Consignes:
1) Répondez à ces questions sur l'article consacré à Gorbatchev :
(a) En quelle année Gorbatchev est-il né ?
(b) Sous quels noms les réformes engagées à partir de 1985 sont-elles passées à la postérité ?
(c) Quel jour a-t-il été acculé à la démission ?
2) Poursuivez l'article consacré à Gorbatchev à partir de sa dernière phrase.

Article:

****************************************

C'était il y a 25 ans. Le mur de Berlin tombait et il est de bon ton d'en attribuer une partie des mérites à Mikhaïl Gorbatchev. L'occasion de se pencher sur le destin de cet homme, "président" de l'URSS entre 1985 et 1991. D'autant qu'une récente biographie vient de sortir, signée Bernard Lecomte.
Apparatchik bon teint, Gorbatchev est vu comme le tombeur
du mur de Berlin. En réalité, il n’a pas fait tomber grand-chose, si ce n’est
lui-même, de son piédestal. Mais au moins faut-il lui reconnaître, et c’est
déjà énorme, d’avoir su accepter les virages de l’histoire, à défaut de les
avoir tous impulsés.
Et pacifiquement, surtout. Sans jamais avoir imaginé, une
seule seconde, faire intervenir les chars. C’est si facile, pourtant, de faire
appel aux chars… Si tentant, même, quand on est l’héritier de Staline et Brejnev.
La grande gloire de Gorbatchev, autant que son drame
personnel, est d’avoir été le fossoyeur du communisme. Quelle responsabilité,
pour un seul homme. Tirer un trait sur 70 ans d’histoire soviétique. Par quels dilemmes
a dû passer cet homme, né en 1931, pur produit du « système », pour
en arriver là…
Comment réformer ce qui n'est pas réformable? Cruel dilemme que celui qui se pose à Gorbatchev quand il arrive au pouvoir en URSS, en 1985. |
Quand il arrive au pouvoir, en 1985, il a la clairvoyance
de comprendre que l’URSS va droit dans le mur. Qu’il faut engager des réformes,
coûte que coûte. Elles sont passées à la postérité, répondant aux noms de perestroïka
et de glasnost, restructuration et transparence.
Deux révolutions majeures au pays des Soviets. Comprend-il,
Gorbatchev, quand il engage ces politiques, qu’il s’attelle à un programme
insoluble ? Comment réformer et moderniser un système qui n’est ni réformable,
ni modernisable…
Bernard Lecomte, dans une récente biographie consacrée à
Gorbatchev, évoque ainsi la parabole de l’œuf pour résumer cette difficulté :
« la seule manière de changer sa forme, c’est de le briser ». Vous
pouvez essayer chez vous, c’est frappé au coin du bon sens, tout pareil que se
lécher le coude est impossible…
Jusqu'ici tout va bien... |
Et voilà donc notre Gorbatchev embarqué dans cette sale
histoire : obligé de réaliser l’irréalisable. Il s’y échine pendant plus
de six ans, cela dit, le bougre. Avant de devoir s’avouer vaincu, acculé
piteusement à la démission le jour de Noël 1991, alors même que, depuis longtemps
déjà, son pouvoir s’était réduit comme peau de chagrin.
L’histoire d’un homme passé de maître du monde, chef de la
deuxième puissance mondiale, à président fantoche, méprisé de tous et plus
écouté par personne. Un destin finalement aussi grandiose que triste.

****************************************

Données fournies:

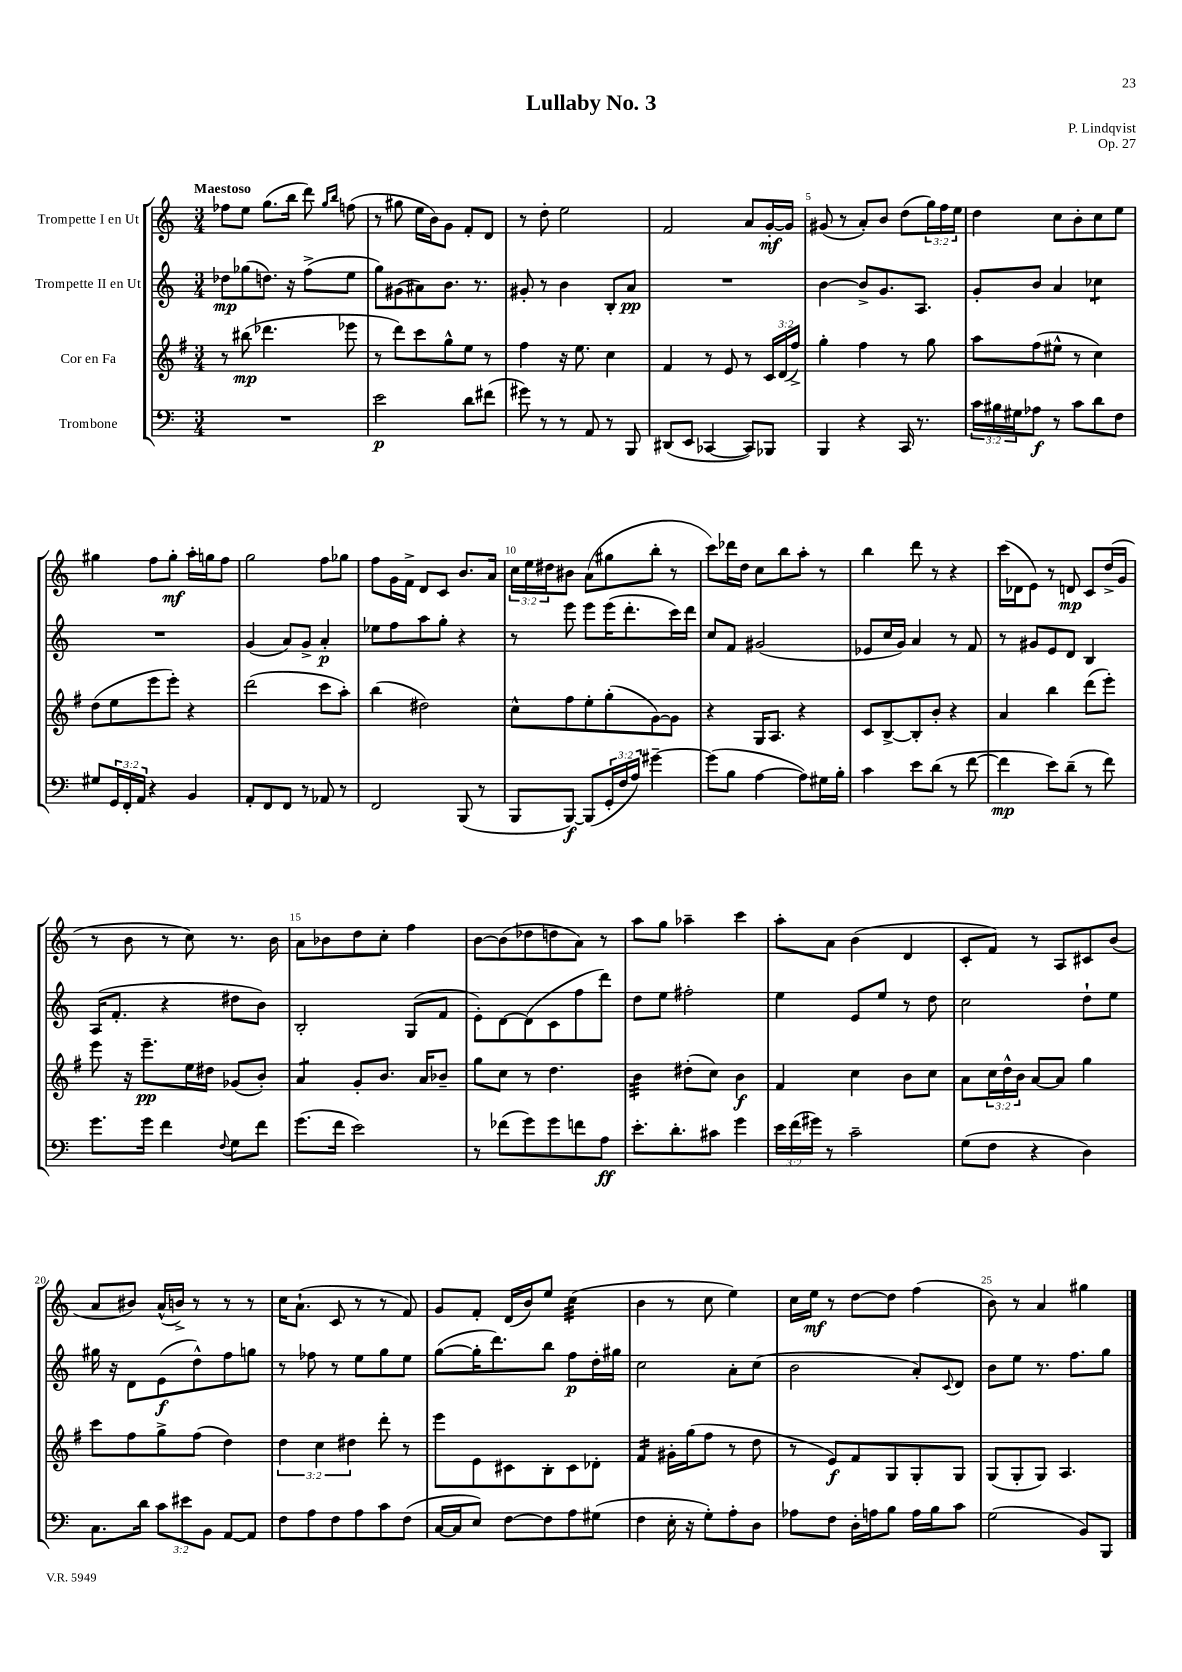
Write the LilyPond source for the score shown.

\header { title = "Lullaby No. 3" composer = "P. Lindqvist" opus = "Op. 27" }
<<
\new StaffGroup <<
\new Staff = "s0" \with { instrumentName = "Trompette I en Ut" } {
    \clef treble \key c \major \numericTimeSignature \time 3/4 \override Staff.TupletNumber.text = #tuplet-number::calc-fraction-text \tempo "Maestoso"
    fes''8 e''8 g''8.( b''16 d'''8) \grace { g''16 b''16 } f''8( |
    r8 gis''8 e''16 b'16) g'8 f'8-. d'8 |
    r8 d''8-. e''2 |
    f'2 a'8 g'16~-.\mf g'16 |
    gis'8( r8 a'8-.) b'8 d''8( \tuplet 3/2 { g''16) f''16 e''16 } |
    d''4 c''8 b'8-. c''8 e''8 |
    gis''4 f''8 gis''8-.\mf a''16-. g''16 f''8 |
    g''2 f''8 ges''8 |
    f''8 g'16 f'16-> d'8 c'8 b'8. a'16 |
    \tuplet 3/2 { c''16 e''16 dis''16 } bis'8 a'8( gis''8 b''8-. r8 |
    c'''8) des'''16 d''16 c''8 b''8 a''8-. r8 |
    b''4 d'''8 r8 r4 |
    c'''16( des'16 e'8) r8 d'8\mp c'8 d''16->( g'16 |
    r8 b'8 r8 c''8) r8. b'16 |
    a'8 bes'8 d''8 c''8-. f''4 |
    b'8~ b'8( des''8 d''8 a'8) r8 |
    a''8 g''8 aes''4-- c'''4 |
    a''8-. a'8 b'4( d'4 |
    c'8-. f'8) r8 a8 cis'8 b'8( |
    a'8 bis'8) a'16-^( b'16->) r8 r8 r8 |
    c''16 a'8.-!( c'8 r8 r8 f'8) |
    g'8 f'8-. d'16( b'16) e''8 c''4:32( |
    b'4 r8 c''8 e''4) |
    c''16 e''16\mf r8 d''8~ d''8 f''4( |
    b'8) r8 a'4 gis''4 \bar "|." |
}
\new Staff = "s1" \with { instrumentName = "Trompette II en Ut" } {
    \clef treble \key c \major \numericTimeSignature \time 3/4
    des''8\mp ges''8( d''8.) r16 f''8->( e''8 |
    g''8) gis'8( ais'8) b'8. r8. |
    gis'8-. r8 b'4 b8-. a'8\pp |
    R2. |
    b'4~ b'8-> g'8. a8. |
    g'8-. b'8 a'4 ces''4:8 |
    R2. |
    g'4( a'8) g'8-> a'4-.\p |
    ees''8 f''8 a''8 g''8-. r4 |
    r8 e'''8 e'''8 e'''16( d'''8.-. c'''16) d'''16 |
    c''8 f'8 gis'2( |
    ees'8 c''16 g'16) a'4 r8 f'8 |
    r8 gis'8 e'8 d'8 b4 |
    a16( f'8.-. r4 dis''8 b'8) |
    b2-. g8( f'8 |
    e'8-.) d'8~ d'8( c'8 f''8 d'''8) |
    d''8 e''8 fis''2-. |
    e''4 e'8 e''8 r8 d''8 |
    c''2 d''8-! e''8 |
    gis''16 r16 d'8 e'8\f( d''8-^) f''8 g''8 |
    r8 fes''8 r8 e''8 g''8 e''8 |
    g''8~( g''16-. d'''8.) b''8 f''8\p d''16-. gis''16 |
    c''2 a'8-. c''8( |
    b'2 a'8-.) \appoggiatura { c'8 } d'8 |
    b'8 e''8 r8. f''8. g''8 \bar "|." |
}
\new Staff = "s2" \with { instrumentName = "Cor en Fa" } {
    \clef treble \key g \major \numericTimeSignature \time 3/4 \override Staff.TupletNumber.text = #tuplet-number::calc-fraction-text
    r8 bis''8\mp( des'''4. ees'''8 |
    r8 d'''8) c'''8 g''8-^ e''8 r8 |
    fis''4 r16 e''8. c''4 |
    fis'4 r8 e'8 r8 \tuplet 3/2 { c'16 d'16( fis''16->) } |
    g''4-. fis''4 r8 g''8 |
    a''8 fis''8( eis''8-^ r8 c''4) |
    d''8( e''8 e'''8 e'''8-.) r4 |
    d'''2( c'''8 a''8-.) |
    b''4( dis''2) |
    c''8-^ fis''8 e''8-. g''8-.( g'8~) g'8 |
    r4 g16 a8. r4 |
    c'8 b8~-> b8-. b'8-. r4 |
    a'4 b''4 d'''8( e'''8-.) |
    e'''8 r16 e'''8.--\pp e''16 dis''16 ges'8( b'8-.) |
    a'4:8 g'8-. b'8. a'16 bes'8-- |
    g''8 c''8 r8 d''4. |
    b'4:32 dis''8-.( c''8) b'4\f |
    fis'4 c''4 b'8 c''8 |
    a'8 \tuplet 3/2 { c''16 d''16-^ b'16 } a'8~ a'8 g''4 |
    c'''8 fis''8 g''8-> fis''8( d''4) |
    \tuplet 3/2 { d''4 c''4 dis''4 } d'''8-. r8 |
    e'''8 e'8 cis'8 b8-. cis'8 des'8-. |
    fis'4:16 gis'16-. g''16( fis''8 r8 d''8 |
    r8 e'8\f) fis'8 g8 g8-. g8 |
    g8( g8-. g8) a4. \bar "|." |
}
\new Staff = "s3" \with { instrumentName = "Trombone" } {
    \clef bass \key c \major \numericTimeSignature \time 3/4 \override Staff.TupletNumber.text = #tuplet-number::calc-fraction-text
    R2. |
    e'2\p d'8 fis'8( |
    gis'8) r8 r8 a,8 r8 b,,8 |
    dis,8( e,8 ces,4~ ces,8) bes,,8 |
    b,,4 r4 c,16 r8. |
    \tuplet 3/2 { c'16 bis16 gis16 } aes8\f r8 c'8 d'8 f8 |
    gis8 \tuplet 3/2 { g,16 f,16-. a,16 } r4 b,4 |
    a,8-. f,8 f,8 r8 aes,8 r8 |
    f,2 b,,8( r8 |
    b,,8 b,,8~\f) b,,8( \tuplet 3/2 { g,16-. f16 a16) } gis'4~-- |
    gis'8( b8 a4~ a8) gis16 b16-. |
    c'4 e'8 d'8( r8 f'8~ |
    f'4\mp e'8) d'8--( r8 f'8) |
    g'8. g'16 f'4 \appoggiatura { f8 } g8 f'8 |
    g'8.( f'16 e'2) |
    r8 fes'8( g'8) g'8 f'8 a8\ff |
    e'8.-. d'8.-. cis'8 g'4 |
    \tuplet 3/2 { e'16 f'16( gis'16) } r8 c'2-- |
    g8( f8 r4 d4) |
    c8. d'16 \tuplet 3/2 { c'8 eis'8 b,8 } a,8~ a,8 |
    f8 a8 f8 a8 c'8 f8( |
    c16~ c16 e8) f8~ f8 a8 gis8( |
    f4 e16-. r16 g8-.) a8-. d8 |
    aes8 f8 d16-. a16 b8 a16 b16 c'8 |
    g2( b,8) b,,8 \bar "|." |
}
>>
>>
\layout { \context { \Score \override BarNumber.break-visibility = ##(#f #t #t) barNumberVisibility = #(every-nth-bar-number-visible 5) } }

****************************************

Corrigé:
1)
(a) En 1931.
(b) Perestroïka et glasnost (restructuration et transparence).
(c) Le jour de Noël 1991.

2)
Gorbatchev, incapable d’admettre que, bien que jeune encore – il a 60 ans tout
juste quand il quitte le pouvoir -, il fait partie du passé, sans plus aucun
espoir de revenir aux premiers plans…
Le malheureux, s’accrochant à ses rêves de pouvoir, tente pourtant
un pitoyable retour sur la scène politique en 1996. Il est, cette année-là,
candidat à l’élection présidentielle russe. Il y croit dur comme fer, fait
campagne, coupé de la réalité, et s’obstine plus qu’il ne faudrait. « Si
je fais moins de 30% des voix, c’est que l’élection aura été truquée »,
pérore-t-il encore à la veille du premier tour, rapporte son biographe.
Il rassemble finalement… 0,51% des voix. C’est pathétique.
Cruel, aussi, car cet homme-là, qu’on le veuille ou non, est l’un des rares
géants de la fin du siècle dernier. Un nom qui restera. Et qui mérite donc qu’on
se penche un peu plus sur son histoire.
Le petit Mikhaïl Gorbatchev naît le 2 mars 1931 à Privolnoe,
dans le sud de la Russie, pas très loin de l’Ukraine, à proximité de la mer Noire.
Là-bas, c’est la campagne. Il est le fils de Sergueï et de Maria Gopkalo,
tiraillé, déjà, entre deux cultures distinctes. A la maison, chez ses grands-parents,
il y a une icône de la Vierge, prudemment recouverte d’un portrait de Lénine.
Une sage précaution à une époque où les condamnations au goulag sont aussi
fréquentes qu’une pluie sur la tronche de Hollande.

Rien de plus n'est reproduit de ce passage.